Here is my best shot:
When, at my teens, I read the novels and saw the nostalgic photos of bohemic, intellectual Paris of the 50s-60s, something moved inside me. It was undefined, a peculiar feeling I could hardly discern but knew it was lying there, sleeping. I felt it some more times moving, but even Paris itself didn't manage to wake it up. It was in Prague that it woke up; it was magic, felt like love and overwhelmed me. Prague is all they had told me Paris was.
One evening, after the too crowded Christmas Market of the Main Square, where I could hardly walk (it took my breath away, even under those circumstances), I spent 15 minutes on Charles Bridge, watching the efforts of a French couple to take a specific photo: the girl, on her toes and leaning over the bridge, was trying to attract the seagulls with a cookie, whereas the boy waited, camera on hand, to capture the moment a seagull would eat it. For some moments, a seagull hovered above the girl's head, looking at the cookie and figuring out if he should go for it, finally, decided to pass. It is a pity they missed it, they were too focused on their original plan.

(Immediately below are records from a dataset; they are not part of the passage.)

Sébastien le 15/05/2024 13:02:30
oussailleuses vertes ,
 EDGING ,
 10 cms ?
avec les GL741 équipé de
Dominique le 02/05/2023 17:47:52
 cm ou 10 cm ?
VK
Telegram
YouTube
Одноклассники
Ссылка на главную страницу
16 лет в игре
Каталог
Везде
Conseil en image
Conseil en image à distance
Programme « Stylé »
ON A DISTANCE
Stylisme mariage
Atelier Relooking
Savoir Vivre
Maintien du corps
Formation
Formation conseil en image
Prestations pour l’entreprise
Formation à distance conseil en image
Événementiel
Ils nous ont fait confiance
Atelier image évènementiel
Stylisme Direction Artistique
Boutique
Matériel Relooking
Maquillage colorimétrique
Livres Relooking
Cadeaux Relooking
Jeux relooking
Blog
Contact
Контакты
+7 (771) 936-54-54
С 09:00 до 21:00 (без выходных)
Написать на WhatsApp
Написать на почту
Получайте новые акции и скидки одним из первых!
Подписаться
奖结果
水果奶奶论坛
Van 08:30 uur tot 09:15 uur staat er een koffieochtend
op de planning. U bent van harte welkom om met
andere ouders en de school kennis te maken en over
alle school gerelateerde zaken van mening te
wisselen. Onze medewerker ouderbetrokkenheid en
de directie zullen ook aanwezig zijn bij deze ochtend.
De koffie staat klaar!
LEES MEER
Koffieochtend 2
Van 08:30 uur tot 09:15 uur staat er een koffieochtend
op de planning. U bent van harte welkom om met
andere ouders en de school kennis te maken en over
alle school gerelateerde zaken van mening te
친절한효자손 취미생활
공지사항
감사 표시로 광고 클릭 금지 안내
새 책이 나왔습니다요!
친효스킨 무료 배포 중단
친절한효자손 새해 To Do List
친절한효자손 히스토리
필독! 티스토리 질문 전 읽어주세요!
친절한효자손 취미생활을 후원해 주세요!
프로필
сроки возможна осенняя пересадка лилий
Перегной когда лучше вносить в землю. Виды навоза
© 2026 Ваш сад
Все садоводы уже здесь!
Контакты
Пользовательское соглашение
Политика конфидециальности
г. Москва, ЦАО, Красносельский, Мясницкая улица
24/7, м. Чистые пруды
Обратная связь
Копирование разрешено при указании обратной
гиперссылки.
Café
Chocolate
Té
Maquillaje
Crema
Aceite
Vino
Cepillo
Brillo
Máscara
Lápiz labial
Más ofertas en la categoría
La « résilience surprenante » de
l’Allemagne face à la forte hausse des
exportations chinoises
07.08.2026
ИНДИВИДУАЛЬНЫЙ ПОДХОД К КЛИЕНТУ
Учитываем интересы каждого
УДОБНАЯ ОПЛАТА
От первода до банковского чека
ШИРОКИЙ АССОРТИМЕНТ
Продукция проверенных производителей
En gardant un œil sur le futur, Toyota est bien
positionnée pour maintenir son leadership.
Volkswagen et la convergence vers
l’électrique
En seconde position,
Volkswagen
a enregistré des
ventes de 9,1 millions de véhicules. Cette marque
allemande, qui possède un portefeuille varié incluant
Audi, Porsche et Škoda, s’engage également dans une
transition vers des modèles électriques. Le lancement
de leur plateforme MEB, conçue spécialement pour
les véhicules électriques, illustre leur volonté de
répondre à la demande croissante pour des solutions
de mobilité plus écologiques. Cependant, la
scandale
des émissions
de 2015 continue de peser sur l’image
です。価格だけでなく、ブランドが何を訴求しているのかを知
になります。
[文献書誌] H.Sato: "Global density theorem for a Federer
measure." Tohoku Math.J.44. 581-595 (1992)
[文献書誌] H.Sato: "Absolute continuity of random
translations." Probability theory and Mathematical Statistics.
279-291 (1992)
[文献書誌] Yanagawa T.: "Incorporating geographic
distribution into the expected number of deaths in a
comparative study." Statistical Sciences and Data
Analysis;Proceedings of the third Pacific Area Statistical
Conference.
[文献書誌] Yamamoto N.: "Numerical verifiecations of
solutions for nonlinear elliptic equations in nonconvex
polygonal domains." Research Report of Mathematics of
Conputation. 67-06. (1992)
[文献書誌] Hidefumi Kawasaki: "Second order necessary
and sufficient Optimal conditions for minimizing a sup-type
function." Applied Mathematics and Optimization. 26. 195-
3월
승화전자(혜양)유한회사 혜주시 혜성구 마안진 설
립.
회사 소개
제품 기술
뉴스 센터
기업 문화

All my week there, I felt like the seagull, those few specific moments he hovered above the girl's head - he was there, still and moving at the same time, free to move towards any direction, each of them offering him something. He could fly higher in the air, dive into the river, land proud and alone on some statue's head, crash into the pavement, eat the cookie, refuse the cookie, join the strange creatures on the bridge or return to his peers: all options open, everything possible, able to do whatever he desired and whatever he imagined. What he chose, never mind: the only thing that counts, is this moment of sublime freedom.